Savaşlar, yıkımlar, deprem felaketleri, açlık, yoksulluk, kitlesel infazlar… Kapitalist sermaye düzeninin kaynaklık ettiği bu sosyal ve fiziki yıkımların giderek toplumu çürütmesi, soysuzlaştırması, kişiliksizleştirmesi, kimliksizleştirmesi… Bunca saldırının karşısında örgütsüz toplumun balık hafızasına dönüşmesi, wernike hastalığına yakalanması belki anlaşılırdır. Peki işçi-emekçilere önderlik etmek iddiasındaki ve kendilerine sol, sosyalist, devrimci diyenlerin korsakof hastalığına yakalanması nasıl izah edilebilir?

Kuşkusuz bunun tek izahı yukarıda alıntı yaptığım yazında söylediğin temel vurguya ek olarak ihtilalci devrimci mücadeleden kaçıştır. Kendilerini yasal, ekonomik-demokratik sınırlar içerisinde tanımlayıp bu sınırlar içerisinde hapis etmektir. İşte hücre budur, işte tecrit budur, devrimci-ihtilalci ruhtan yoksun olmaktır. Sermaye devletinin yok etmek istediği tam da devrimci ruhtur. Senin de vurguladığın gibi: “Devrimcilik insan olma, insanlaşma süreci idi. Siyasi iktidarların iğdiş ettiği değerlerimizi, geleneklerimizi, duygularımızı, sevgilerimizi ve hasretlerimizi devrimcilik yaşatıyordu.” Bundan yoksun olanlar her alanda wernike-korsakof olmaya mahkumdur.

Bundan dolayıdır ki: Kolunu makineye kaptıran ve Rıfat Ilgaz’ın şiirine konu olan Aliş’(ler)in, pamuk makinesinin önce saçından tutarak sonra bedenini paramparça ettiği işçi kadın Ayşe’(ler)in, içinde üç bin santigrat sıcaklığındaki kor erimiş demirin olduğu kazanın patlamasıyla kemiğinin dahi bulunamadığı işçi Seyid’(ler)in…

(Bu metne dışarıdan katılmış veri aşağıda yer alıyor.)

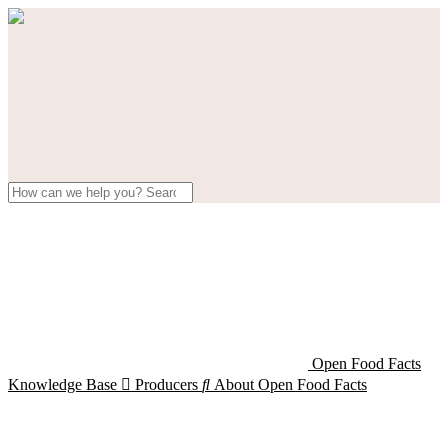
Open Food Facts
Knowledge Base

Producers

About Open Food Facts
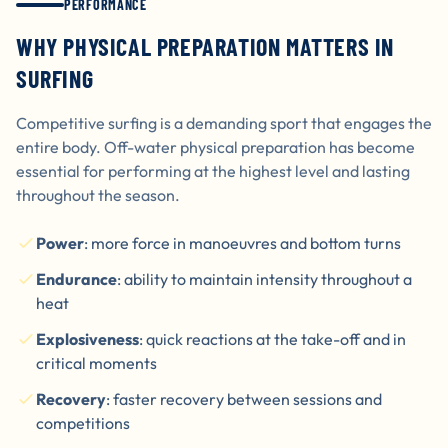
PERFORMANCE
WHY PHYSICAL PREPARATION MATTERS IN
SURFING
Competitive surfing is a demanding sport that engages the
entire body. Off-water physical preparation has become
essential for performing at the highest level and lasting
throughout the season.
Power
: more force in manoeuvres and bottom turns
Endurance
: ability to maintain intensity throughout a
heat
Explosiveness
: quick reactions at the take-off and in
critical moments
Recovery
: faster recovery between sessions and
competitions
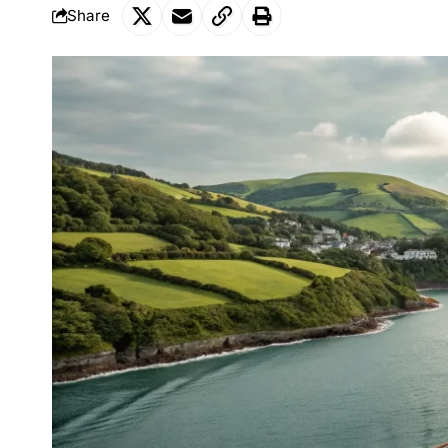
Share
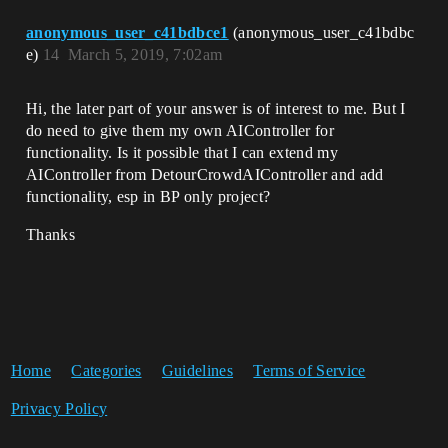
anonymous_user_c41bdbce1
(anonymous_user_c41bdbc
e)
14
March 5, 2019, 7:02am
Hi, the later part of your answer is of interest to me. But I
do need to give them my own AIController for
functionality. Is it possible that I can extend my
AIController from DetourCrowdAIController and add
functionality, esp in BP only project?
Thanks
Home
Categories
Guidelines
Terms of Service
Privacy Policy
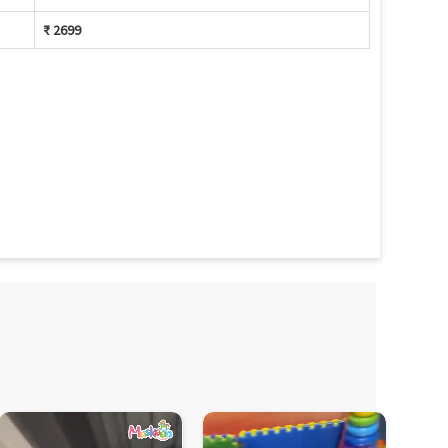
₹ 2699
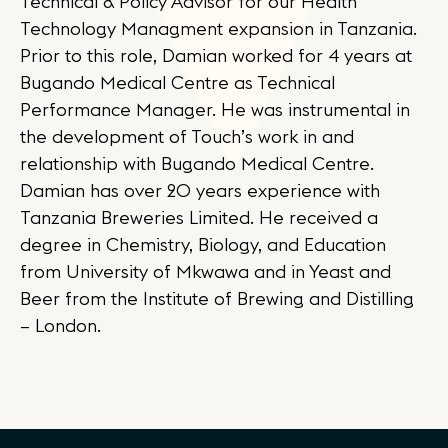
Technical & Policy Advisor for our Health
Technology Managment expansion in Tanzania.
Prior to this role, Damian worked for 4 years at
Bugando Medical Centre as Technical
Performance Manager. He was instrumental in
the development of Touch’s work in and
relationship with Bugando Medical Centre.
Damian has over 20 years experience with
Tanzania Breweries Limited. He received a
degree in Chemistry, Biology, and Education
from University of Mkwawa and in Yeast and
Beer from the Institute of Brewing and Distilling
– London.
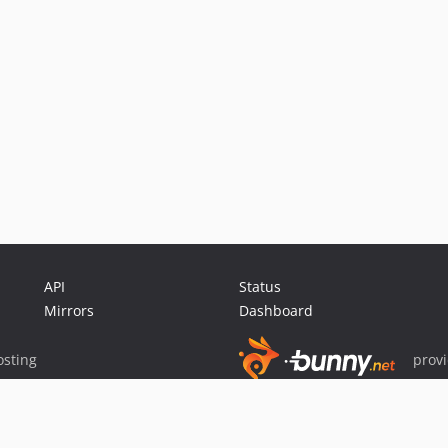
API
Status
Mirrors
Dashboard
sting
prov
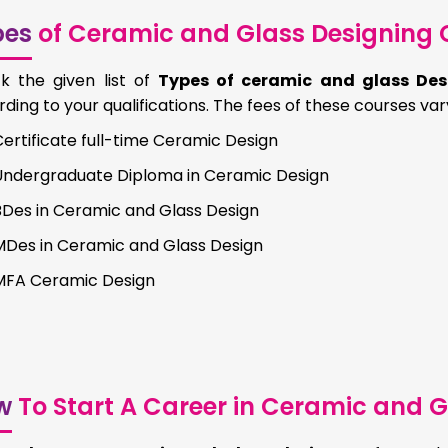
pes
of Ceramic and Glass Designing 
k the given list of
Types of ceramic and glass Des
ding to your qualifications. The fees of these courses var
ertificate full-time Ceramic Design
Undergraduate Diploma in Ceramic Design
BDes in Ceramic and Glass Design
MDes in Ceramic and Glass Design
MFA Ceramic Design
w
To Start A Career in Ceramic and G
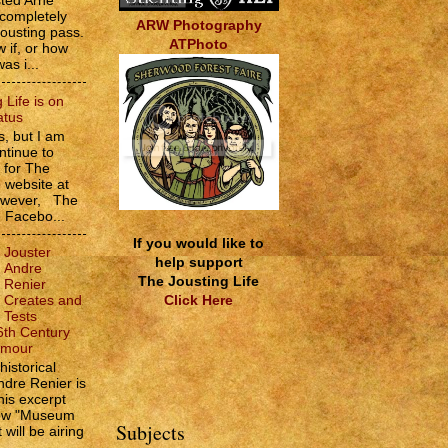
sted Arne
 completely
ARW Photography
jousting pass.
ATPhoto
w if, or how
as i...
 Life is on
atus
, but I am
ntinue to
s for The
e website at
However, The
e Facebo...
If you would like to
Jouster
help support
Andre
The Jousting Life
Renier
Click Here
Creates and
Tests
6th Century
rmour
historical
ndre Renier is
his excerpt
how "Museum
Subjects
 will be airing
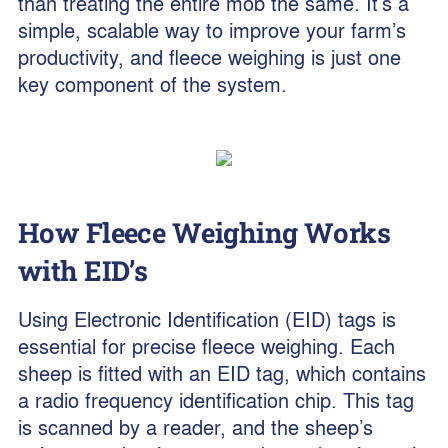
than treating the entire mob the same. It’s a
simple, scalable way to improve your farm’s
productivity, and fleece weighing is just one
key component of the system.
How Fleece Weighing Works
with EID’s
Using Electronic Identification (EID) tags is
essential for precise fleece weighing. Each
sheep is fitted with an EID tag, which contains
a radio frequency identification chip. This tag
is scanned by a reader, and the sheep’s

Fuhuşa zorlanarak bedeni parça parça satılan kadınlar, daha bıyıkları dahi terlemeyen ve azgın çarklar içerisinde öğütülen çocuk işçiler, kanının damla damla emildiği milyonlarca işçiler… Çöplüklerden beslenmek zorunda bırakılan emekçiler için. Zindanlarda-hücrelerde katledilen, tecrit işkencesiyle umudu öldürülmeye çalışılan tutsaklar için. Kırımdan geçirilen, soysuzlaştırılan insanlık için, doğa için, gökyüzü için, dünyamız için bu düzeni yıkmaya mecburuz. Tam anlamıyla herşeyi insan gibi yaşamak ve hissetmek için dahi devrimci, komünist olmak dışında başka bir yol yoktur. Tarihsel haklılığını bu devrim toprağının derinliklerinden, işçi-emekçilerin bağrından alan devrimimiz her geçen gün büyüyor. Bunu çürümüş düzenin ne tecrit işkencesi, ne hücreleri ne de azgın devlet terörünün gücü yenebilir. Bu devrim toprağında er ya da geç sosyalizmin güneşi doğacaktır.

Siper yoldaşlığının zirvelere çıktığı ve bunun yapı taşı olan kanımızın birbirine karıştığı bu destansı direnişin yıldönümünde yazdığım bu mektupla duygu ve düşüncelerimi seninle paylaşmak istedim. Her ne kadar sürece dair farklı düşünsek de şunu belirtmeliyim ki sevgili dost, tekrar aynı koşullarla karşı karşıya kalsam tereddütsüz bir şekilde bedenimi ölüme yatırmaktan, bu sevdayı hücre hücre eriyerek yaşamaktan çekinmem.

Siper yoldaşlığının amansız sevgisiyle seni kucaklıyor, alnından öpüyorum.